C. Mr. Weah allowed Mrs. Johnson-Sirleaf’s supporters to spread allegations about him without issuing an adequate response. His failure to respond to the charges made against him badly hurt him among the voters.
D. Mr. Weah and his campaign apparently became complacent believing that because they won the first round of the presidential election, they would win the second round automatically. This line of thinking was manifested in Mr. Weah aide’s statement quoted in the Pittsburgh Post Gazette above. According to sources, Mr. Weah and his campaign did not implement a massive “get out and vote” campaign to get his supporters out to the polls. Also, the result of the second round suggests that Mr. Weah failed to move significantly beyond his core constituency-the youth.
E. Symbolism is very important in politics. It is unclear why Mr. Weah did not lease a helicopter to campaign around Liberia during the second round of the campaign. His failure to do so gave Mrs. Sirleaf, who leased a helicopter, an added advantage.
F. The Liberian media developed an adversarial relationship with Mr. Weah. Most Liberian media institutions in Liberia and the Diaspora were bias towards Mrs. Sirleaf. It made it difficult for Mr. Weah to generate positive press in the Liberian media. Mr. Weah did not help the situation with his alleged anti-press statements reported by the Liberian press.
In view of the reasons stated for Mr. Weah’s defeat, he needs to withdraw his electoral challenge to Mrs. Sirleaf’s victory and accept the result of the presidential election because the international election monitors in Liberia have indicated that the election was free and fair. According to a United Nations spokesman in Liberia, quoted by the Pittsburgh Post Gazette’s article, “so far the level of fraud that he has indicated publicly, would not seem to rise to the level that would challenge the result of the elections”. Mr. Weah has alleged that 150 ballots were pre-marked for Mrs. Johnson-Sirleaf at five polling sites out of more the 800,000 votes cast, the Post Gazette reported.
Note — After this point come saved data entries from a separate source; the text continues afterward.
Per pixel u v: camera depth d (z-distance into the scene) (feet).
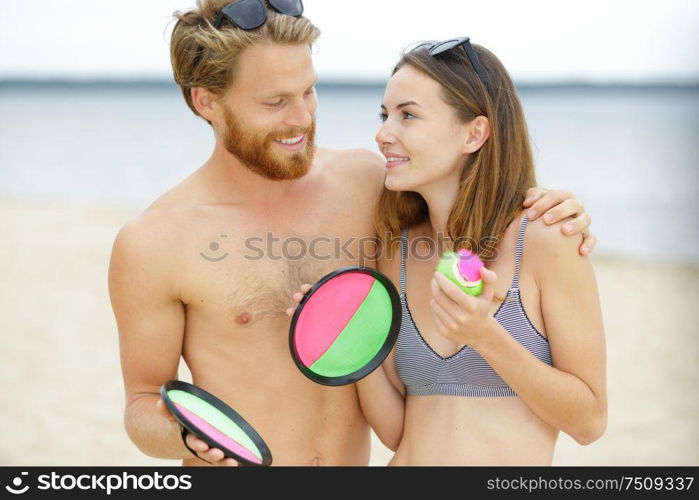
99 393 36.29
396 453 11.81
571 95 247.09
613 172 115.24
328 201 12.29
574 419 10.74
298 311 10.23
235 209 11.89
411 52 11.25
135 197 106.01
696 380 39.60
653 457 30.99
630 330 47.83
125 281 11.51
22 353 41.70
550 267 10.55
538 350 10.96
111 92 367.25
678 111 198.18
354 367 10.88
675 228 82.28
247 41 10.93
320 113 196.13
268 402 11.86
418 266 11.70
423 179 11.12
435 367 11.19
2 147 155.53
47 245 68.33
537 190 11.19
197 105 11.84
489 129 11.07
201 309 11.70
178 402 9.64
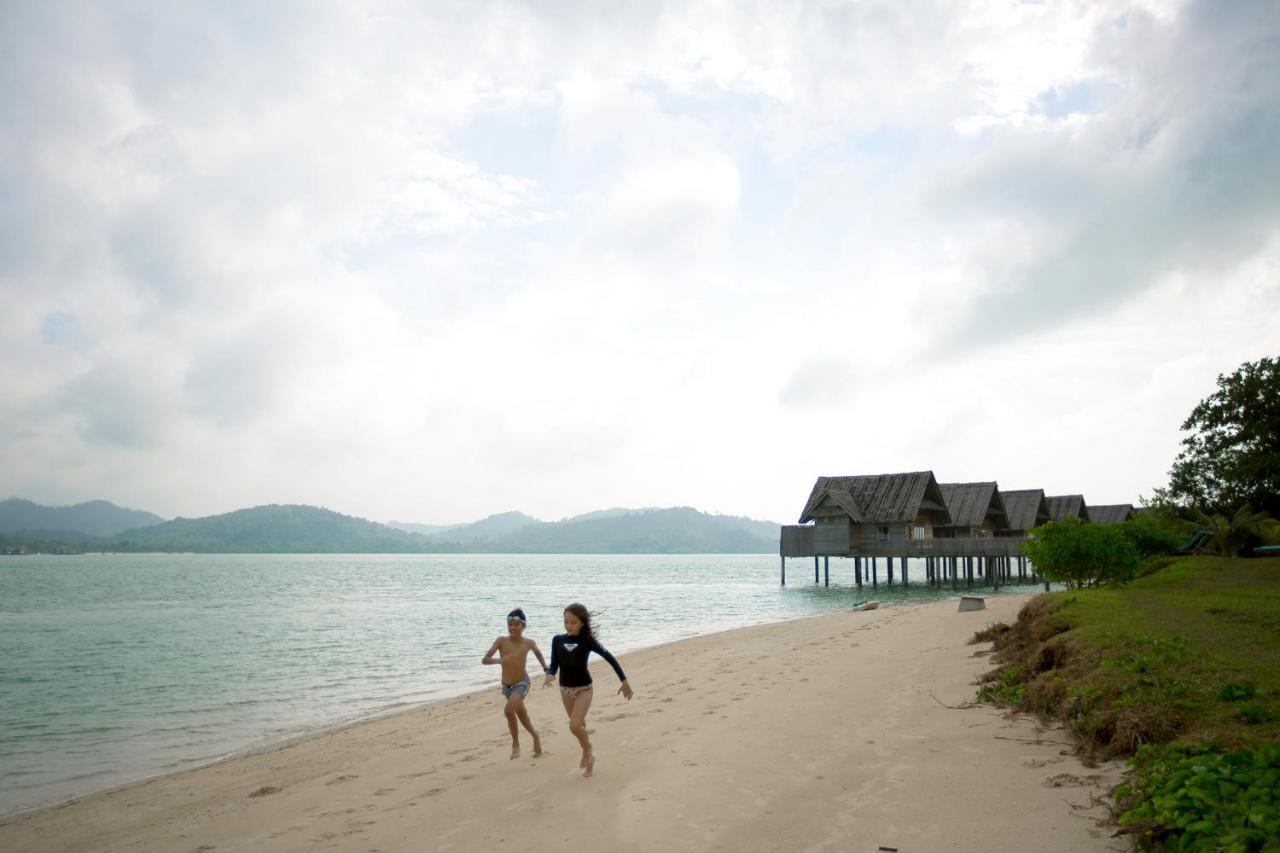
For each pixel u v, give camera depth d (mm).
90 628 35156
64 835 8141
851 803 6188
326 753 11242
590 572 130375
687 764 7699
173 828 7738
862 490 56125
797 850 5332
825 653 16125
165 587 75438
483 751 9633
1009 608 23516
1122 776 6176
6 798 10414
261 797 8680
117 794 9969
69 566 159500
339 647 27891
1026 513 63625
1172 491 36250
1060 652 9820
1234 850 3982
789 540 57125
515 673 8820
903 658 14062
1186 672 7660
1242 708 6312
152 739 13992
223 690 19125
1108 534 19391
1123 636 9531
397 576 110000
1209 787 4812
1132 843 4926
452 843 6082
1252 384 28516
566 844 5816
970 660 12938
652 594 62375
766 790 6660
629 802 6656
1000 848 5117
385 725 13555
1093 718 7242
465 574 119688
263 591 69062
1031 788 6199
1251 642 9055
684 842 5645
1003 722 8438
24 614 43031
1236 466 29766
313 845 6398
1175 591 16031
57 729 14969
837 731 8594
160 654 26094
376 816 7055
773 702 10672
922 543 52312
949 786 6414
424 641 29766
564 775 7773
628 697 7840
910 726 8586
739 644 21156
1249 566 21547
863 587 58875
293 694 18391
While Mr. Weah and his supporters have the constitutional rights to express themselves through public demonstrations, they need to be mindful of the adverse consequences of their actions. The Liberian people have suffered a great deed, and do not want any actions that would subject them to more adversity. Therefore, Mr. Weah has the responsibility to caution his supporters against any actions that would inflame the fragile security situation in Liberia.
At the same time, Mrs. Sirleaf’s supporters should be preparing for governance. Therefore, they need to focus on winning Mr. Weah, his supporters, and the others opposition politicians over. Mrs. Johnson-Sirleaf and her supporters need the cooperation of Mr. Weah and his supporters to govern effectively. The derogatory statement attributed to Mr. Harry A Greaves, Jr, a top aide to Mrs. Sirleaf in the Pittsburgh Post Gazzette’s article that Liberians did not want to “entrust the future of the country to an unschooled footballer” is not helpful. The elections are over; it is now time for Mrs. Sirleaf’s supporters to make conciliatory statements toward their opponents.
Mr. Weah represents a significant segment of the population. His entry into the race introduced a large portion of the under-privileged young people to Liberian politics. They may otherwise not have been motivated to participate in the political process. Attempts to malign him at this point in time will not be helpful to the political process. Further, Mr. Weah’s challenge to the political order put the Liberian political class on notice that Liberian politics will not be business as usual anymore. If it fails to implement socio-economic programs that will improve the living standards of the Liberian people, there will be more George Manneh Weahs in the future.